Considering his age (40), his performance last year (.245/.289/.419), and his Spring Training showing (.150/.190/.333), it was very easy to write Ibanez off as a non-factor just before Opening Day. Rather than burn out and get released by June 1st like we all expected, Raul was the team’s most reliable hitter for the first six or seven weeks of the year and has settled in as a very nice weapon against righties — .250/.311/.484 vs. RHP — in the lower third of the lineup.
Furthermore, Ibanez has had to step in for the injured Brett Gardner and has effectively been the everyday left fielder for the last three months or so.
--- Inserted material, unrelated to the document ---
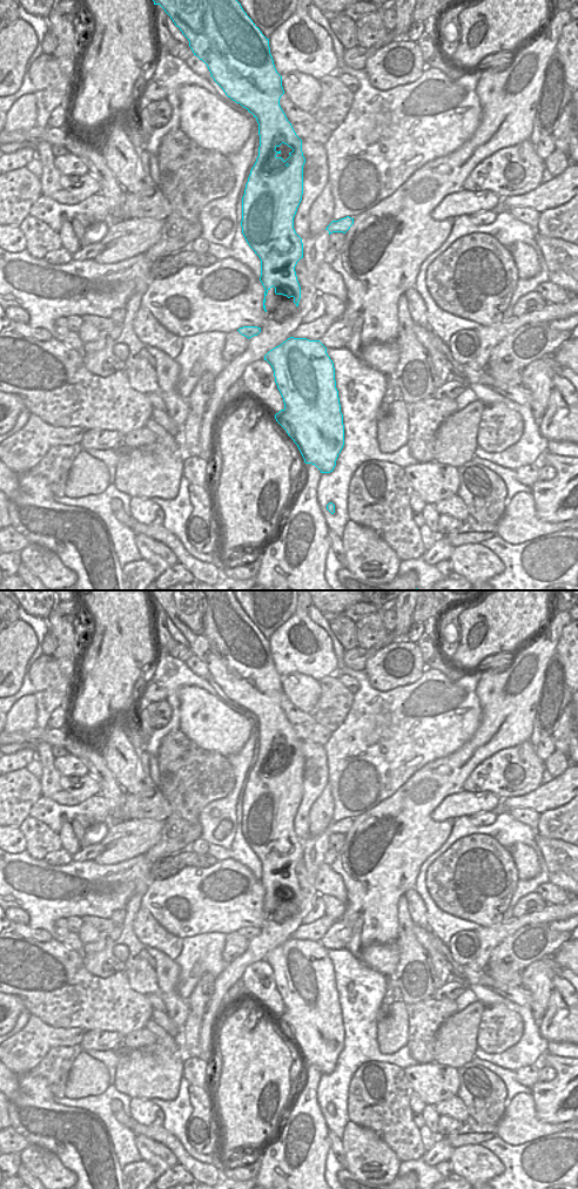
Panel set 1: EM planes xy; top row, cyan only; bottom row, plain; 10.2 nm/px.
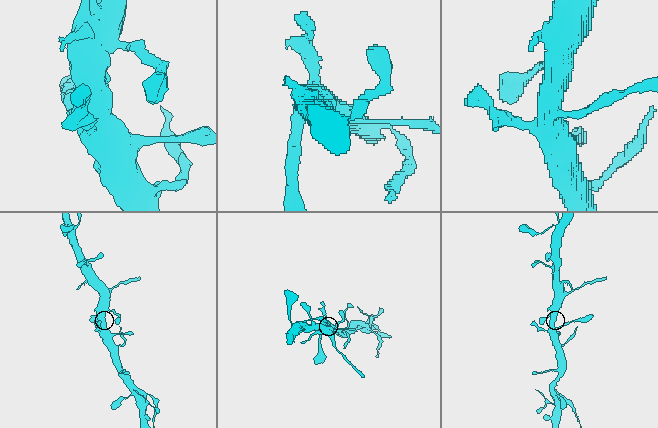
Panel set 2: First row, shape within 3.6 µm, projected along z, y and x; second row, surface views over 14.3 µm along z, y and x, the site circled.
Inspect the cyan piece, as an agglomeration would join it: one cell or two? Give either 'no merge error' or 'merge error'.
no merge error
He’s started 45 of the team’s 85 games in the outfield and has only been the DH a dozen times. That’s hard to believe. Ibanez has certainly had his share of lol-worthy moments on defense, but just being able to step in and play everyday while maintaining a reasonable level of offense is far more than we could have expected. Raul was supposed to flame out and have the Yankees hunting for a new DH at the deadline, but he’s instead provided very real impact.
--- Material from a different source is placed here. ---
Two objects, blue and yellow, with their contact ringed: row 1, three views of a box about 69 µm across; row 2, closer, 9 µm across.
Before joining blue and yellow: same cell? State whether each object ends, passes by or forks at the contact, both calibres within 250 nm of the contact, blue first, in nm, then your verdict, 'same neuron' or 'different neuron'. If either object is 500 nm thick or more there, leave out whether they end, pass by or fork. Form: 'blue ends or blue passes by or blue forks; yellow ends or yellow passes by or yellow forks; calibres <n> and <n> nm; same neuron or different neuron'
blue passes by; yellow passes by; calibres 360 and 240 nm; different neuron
Eric Chavez & Dewayne Wise
The bench has been one of the team’s strengths this year, thanks in large part to Chavez. He had an okay year in 2011 while missing lots of time due to injury, but this year he’s stayed on the field — minus a seven-day concussion hiatus — and legitimately mashed. Chavez owns a .282/.336/.504 batting line with seven homers already, two more dingers than he hit from 2008-2011. Gardner’s injury has forced him into the lineup a little more than expected, but he’s produced both at the plate and in the field. I don’t think I’m alone in saying that Chavez has been one of the biggest surprises of the season so far.
The trickle down effect of Gardner’s injury is quite substantial; it forced Ibanez into the outfield, Chavez into a healthy amount of at-bats, and it brought Dewayne Wise up from Triple-A. The team’s fourth outfielder has 13 hits in 50 at-bats, but two are doubles, one’s a triple, and three (!) are homers. He’s also six-for-six in stole base chances. With the Yankees struggling to score runs and having lost six of their previous seven games, Wise laid down a perfect bunt hit against the Royals to load the bases and ignite a game-winning rally on May 22nd. They won the game and have won 30 of 42 since. Dewayne Wise’s bunt turned the season around. Okay, maybe not. But he’s been awesome.
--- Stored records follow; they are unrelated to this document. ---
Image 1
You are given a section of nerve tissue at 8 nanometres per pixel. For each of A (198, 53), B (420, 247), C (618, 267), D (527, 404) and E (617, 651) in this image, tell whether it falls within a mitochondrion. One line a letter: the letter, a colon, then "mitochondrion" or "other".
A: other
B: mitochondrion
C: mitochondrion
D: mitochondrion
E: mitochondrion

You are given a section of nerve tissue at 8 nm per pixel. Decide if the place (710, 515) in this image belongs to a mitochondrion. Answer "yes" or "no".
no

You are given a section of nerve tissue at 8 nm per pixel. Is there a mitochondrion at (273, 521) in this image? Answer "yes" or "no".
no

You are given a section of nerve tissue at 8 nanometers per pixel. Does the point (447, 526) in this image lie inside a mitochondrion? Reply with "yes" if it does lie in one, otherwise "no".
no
David Phelps & Cody Eppley
The Yankees went into camp with six starters for five spots, but Michael Pineda’s injury opened the door for Freddy Garcia to return to the rotation. It also created a competition for the final bullpen spot, a spot Phelps won in Spring Training. He shined in six long relief appearances before taking Garcia’s place in the rotation, at least until Andy Pettitte showed up. Phelps returned to the bullpen and has since bounced back and forth between the big leagues and Triple-A, mostly notably striking out eight in 4.1 innings in a spot start last Wednesday.
Overall, Phelps has pitched to a 3.05 ERA (4.37 FIP) in 41.1 innings, striking out a ton of batters (9.15 K/9 and 23.6 K%) while doing a respectable job in the walk (3.70 BB/9 and 9.6 BB%) and ground ball (43.8%) departments for an AL East rookie. He generated buzz in Spring Training with improved velocity and it carried over into the season, to point where he not only looks like he can get big league hitters out, he looks like a potential long-term starting pitcher.
Joining Phelps in the bullpen has been Eppley, who the Yankees plucked off waivers from the Rangers back in April. He assumed a regular spot on the roster once Rivera got hurt and he’s seized the opportunity by pitching his way into Joe Girardi’s late-game mix. The sinker-slider sidearm guy has pitched to a 2.70 ERA (3.84 FIP) in 23.1 innings, holding right-handers to a .226/.298/.308 batting line. Eppley’s 65.2% ground ball rate is the fifth highest in the baseball (min. 20 IP). The Yankees do as good a job of find useful arms in unusual places as anyone, and they’ve dug up another good one in Eppley.